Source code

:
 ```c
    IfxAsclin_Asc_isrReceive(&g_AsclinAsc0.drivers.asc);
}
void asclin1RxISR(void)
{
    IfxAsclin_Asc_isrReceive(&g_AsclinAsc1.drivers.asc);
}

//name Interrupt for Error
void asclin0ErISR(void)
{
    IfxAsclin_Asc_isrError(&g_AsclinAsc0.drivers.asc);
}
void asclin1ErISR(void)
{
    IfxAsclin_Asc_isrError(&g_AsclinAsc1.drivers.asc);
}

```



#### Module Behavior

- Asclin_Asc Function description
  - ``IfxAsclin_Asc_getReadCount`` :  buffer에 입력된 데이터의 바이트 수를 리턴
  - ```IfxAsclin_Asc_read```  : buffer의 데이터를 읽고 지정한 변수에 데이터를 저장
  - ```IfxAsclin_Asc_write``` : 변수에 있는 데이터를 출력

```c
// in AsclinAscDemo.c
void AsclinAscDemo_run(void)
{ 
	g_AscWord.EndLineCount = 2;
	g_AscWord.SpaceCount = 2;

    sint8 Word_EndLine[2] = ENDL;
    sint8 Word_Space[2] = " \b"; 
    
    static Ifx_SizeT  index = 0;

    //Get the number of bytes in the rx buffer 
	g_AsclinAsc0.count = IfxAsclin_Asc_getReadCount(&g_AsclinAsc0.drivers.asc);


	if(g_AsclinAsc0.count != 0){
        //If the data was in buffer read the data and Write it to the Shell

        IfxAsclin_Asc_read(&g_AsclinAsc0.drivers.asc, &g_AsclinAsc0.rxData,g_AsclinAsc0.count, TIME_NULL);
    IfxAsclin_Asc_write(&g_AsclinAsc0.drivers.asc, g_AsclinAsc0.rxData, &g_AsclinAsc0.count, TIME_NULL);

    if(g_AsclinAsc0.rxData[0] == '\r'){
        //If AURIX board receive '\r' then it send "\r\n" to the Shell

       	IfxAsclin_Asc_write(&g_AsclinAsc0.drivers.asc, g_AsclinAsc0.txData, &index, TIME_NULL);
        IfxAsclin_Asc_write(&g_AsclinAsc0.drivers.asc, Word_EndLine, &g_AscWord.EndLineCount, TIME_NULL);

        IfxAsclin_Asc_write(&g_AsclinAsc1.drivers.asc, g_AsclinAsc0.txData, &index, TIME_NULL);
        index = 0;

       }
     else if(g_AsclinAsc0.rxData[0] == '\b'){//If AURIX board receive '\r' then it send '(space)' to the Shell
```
--------
Task description: Counting only lines that hold the string "board", how many are there in the listing above? Give that number by itself.

Answer section: 2